Je ne vous fais pas le film du réveil. Il est le même que celui d’hier et sera sans doute le même demain et le jour d’après. J’ai l’impression d’être Bill Murray dans Un jour sans fin d’Harold Ramis. Dans ce film, Phil est contraint de trouver du sens à sa vie afin que ce jour, qu’il revit sans fin, se termine. Comme Phil, j’ignore par où commencer.

Avec le recul, cette production hollywoodienne est bien plus sombre qu’il n’y paraît. J’aimerais faire de ce quotidien confiné une aventure, j’ignore comment ! Je n’aurais jamais imaginé que ne pas conduire me manquerait à ce point ! Même ces files interminables de voitures à 8 heures du mat sur l’autoroute M2 me manquent.  

Assise sur le banc du jardin, je vois danser un papillon. Il est de quelle couleur celui-là ? Ah, la liberté ! Retrouver le goût de l’émerveillement et cette agitation qui ponctuait mes journées avant ce maudit virus. M’habiller pour sortir, frémissante à l’idée de rencontrer quelqu’un qui a une sacrée histoire à me raconter. D’un revers de main, je chasse ces pensées négatives. À quoi bon ruminer ? Ô temps, si seulement tu pouvais accélérer ta cadence pour UNE fois !

Allez, rembobinons pour ne pas faire une fixette sur la situation actuelle. Je vous épargne le déroulé de l’actualité du jour puisque vous le connaissez. Difficile d’y échapper par ailleurs. J’ai beau posé mon téléphone, il y a toujours une notification pour me rattraper. J’en oublie presque que j’ai fait une première commande en ligne pour un ‘vitality basket’ de fruits et que je l’attends depuis 24 heures. Il faut faire montre de patience, ai-je répondu à une amie qui me disait attendre la livraison des deux commandes qu’elle a passées. Depuis sept jours, le Covid-19 nous apprend la patience.  

Je pourrais ranger, nettoyer, astiquer. J’ai fait de sorte que la maison soit propre depuis ces sept derniers jours pour maintenir un semblant de normalité. Aujourd’hui, le cœur n’y est pas. La maison se confond avec le bureau et le bureau avec la maison. Les espaces ne sont plus du tout séparés.

Le télétravail n’est pourtant pas nouveau pour moi. Je dois reconnaître que l’open space bruyant du bureau me manque. Le bruit de certains talons martelant le plancher de notre espace de travail me semble si lointain. Ah, l’odeur du graillon de la cantine…

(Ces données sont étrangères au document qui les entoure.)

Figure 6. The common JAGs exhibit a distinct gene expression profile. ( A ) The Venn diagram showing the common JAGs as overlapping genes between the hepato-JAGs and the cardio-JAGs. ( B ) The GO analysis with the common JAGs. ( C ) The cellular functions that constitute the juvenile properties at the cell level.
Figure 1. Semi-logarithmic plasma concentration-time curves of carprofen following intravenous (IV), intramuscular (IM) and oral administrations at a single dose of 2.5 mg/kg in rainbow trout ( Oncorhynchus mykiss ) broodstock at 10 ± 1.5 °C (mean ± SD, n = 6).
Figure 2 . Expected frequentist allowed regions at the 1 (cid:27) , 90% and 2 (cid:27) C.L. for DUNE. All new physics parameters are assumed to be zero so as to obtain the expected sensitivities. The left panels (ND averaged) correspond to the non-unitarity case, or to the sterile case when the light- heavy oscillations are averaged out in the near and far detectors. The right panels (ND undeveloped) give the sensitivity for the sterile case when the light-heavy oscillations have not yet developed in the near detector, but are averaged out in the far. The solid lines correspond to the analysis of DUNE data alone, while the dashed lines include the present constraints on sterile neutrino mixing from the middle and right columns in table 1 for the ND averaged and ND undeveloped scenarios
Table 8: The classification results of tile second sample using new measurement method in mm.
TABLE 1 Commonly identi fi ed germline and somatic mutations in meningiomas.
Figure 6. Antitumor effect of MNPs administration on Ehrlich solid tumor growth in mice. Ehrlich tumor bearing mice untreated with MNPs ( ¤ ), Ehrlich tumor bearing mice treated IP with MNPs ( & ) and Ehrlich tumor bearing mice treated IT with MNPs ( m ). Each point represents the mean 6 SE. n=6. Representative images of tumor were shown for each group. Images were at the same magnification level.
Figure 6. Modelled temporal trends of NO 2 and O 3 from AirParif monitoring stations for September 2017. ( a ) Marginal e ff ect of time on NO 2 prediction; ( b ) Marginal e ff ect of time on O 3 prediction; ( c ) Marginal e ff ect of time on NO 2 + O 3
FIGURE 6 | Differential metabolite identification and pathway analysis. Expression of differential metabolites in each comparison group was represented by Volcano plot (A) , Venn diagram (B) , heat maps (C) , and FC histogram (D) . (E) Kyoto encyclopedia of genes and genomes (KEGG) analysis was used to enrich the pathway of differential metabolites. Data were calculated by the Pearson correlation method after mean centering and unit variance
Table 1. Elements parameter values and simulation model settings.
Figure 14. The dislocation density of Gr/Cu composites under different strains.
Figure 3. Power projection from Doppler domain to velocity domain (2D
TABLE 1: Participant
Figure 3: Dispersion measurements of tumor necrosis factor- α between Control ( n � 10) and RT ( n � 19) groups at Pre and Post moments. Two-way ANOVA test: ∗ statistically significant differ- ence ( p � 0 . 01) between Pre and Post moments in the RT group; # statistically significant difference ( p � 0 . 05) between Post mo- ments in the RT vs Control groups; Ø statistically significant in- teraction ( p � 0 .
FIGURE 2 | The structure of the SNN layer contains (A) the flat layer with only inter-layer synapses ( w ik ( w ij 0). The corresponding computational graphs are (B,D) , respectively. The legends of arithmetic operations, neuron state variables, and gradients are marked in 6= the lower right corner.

Stop ! Positive, me dis-je ! Qu’est-ce qui va bien aujourd’hui ? Mes proches vont bien – c’est là que je réalise que je n’ai pas vu mes parents depuis le 2 janvier. Ah ouais, quand même ? Aujourd’hui, je reste chez moi pour mieux les protéger. C’est déjà ça. Je me demande quand je les reverrai et surtout, si je pourrais les embrasser et les serrer…

En même temps, je peux les appeler, les voir à l’écran, je ne vais pas mourir de faim puisque les livraisons à domicile doivent (techniquement) commencer… En parlant de faim, j’en ressens une qui cogne dans mon estomac. Hier soir, c’était des mines Apollo. Obligation de bien me nourrir, aujourd’hui !

Je vais cueillir une branche de ‘karipoulé’ dans mon mini-potager pour ajouter de la saveur à mes lentilles noires. Je vais ensuite faire sauter des légumes surgelés. Une amie m’a soufflé ce menu, hier – comme elle avait raison.

À table, on se régale. C’est frugal mais sympa. Je pense à celles qui ne savent pas quoi faire sauter dans leur casserole… à cette amie dont le commerce risque fort de fermer. Un coup d’œil par la fenêtre de la cuisine : le soleil et le ciel bleu m’extirpent de mes pensées. Tenir. Rester chez soi. S’occuper. Couper les chaînes d’information le temps de rêver. Écouter mon cœur qui bat. La journée s’étire. J’entends le chant des oiseaux. Je tends l’oreille.

Quand tombe la nuit, le silence est presque assourdissant. Couvre-feu oblige ! Même mes chats se tiennent à carreau. Je branche mes écouteurs. Je danse et je voyage dans ma tête. À chaque jour suffit sa peine.